Pinochet understood the necessity of force. Those who are true believers in their degenerative causes – be it the humanity-denying socioeconomic theory of Communism or the subversive social virus of Cultural Marxism – cannot be reasoned with. The effort necessary to convert any real number of true believers away from their particular ideological fetish is not worth the payoff. These are the weeds that must be plucked from the garden of society so that the crops may flourish.
Yes, Pinochet killed people. Several thousand, by some accounts. It was all entirely necessary to reclaim his society from the clutches of an ideological evil gripping the power brokers of his society. There are many types of argumentation, and many methods of bringing others over to your point of view. There is, above all else, one particular form that speaks to us all: Force. It is the universal language, our mother tongue. We knew it before we knew ourselves, and it remains the purest means of legitimacy for societal rule. Our Anarcho-Capitalist friends are correct in their assessment of government as violence (force). The very rule of law is backed only by the promise of, and ability to deliver, overwhelming force against that which would stand against it. To pretend that we are above such actions is to deny what we are. Those elements of subversion who are the presumptive targets of a social reformer would easily understand what violence and force against them meant: submit & stop your actions in public, flee, or perish. The message would be loud and clear for those who remain.

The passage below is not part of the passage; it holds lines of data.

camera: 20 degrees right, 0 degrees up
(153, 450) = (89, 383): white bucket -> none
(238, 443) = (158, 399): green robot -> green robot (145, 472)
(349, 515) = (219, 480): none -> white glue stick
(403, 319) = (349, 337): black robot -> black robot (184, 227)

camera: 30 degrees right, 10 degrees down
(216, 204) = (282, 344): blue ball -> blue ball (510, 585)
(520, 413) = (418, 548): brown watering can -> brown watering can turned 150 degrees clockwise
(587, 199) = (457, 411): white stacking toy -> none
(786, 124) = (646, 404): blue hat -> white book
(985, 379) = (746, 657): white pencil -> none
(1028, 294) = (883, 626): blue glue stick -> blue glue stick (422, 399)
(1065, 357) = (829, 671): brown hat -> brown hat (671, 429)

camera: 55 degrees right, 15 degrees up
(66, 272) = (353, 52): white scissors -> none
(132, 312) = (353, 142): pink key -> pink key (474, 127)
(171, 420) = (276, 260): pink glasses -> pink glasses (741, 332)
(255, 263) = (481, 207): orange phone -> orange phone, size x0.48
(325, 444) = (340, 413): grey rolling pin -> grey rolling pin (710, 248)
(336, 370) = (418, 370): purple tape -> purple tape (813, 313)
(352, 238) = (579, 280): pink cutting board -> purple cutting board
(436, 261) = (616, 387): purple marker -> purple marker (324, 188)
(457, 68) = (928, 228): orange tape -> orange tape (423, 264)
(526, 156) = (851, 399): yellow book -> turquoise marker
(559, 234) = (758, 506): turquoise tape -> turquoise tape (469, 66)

It’s not a pretty business. It’s for neither the soft hearted nor for the man who is not completely convinced of his decision. The ethics of such actions are, of course, situational, and that which is permissible under one ethical system is condemned under another. I’m not arguing that actions such as these are a moral imperative or even a moral good; I’m arguing that if one wishes to slow the social entropy of the declining society in which they live, one must be willing to use violence to purge the elements that naturally seek to undermine and subvert the social fabric in which they live. I think it’s the only thing that will actually work. We’re naturally risk-averse creatures, and humans overwhelmingly prioritize preventing losses over attaining gains. When the stakes are at their highest, and people have everything to lose, they’ll do almost anything to prevent further loss. This is the power that being willing to use violence brings – it’s the ultimate bargaining tool.
Today, Chile’s GDP is soaring, its debt is mostly gone compared to the days before Pinochet, and it has a relatively free market through which its citizens can prosper. The garden Pinochet tended yielded both economic success and social rejuvenation – an exceptionally nice harvest, made possible only by the dirt-covered hands that planted and tended it through its harsh Summer days.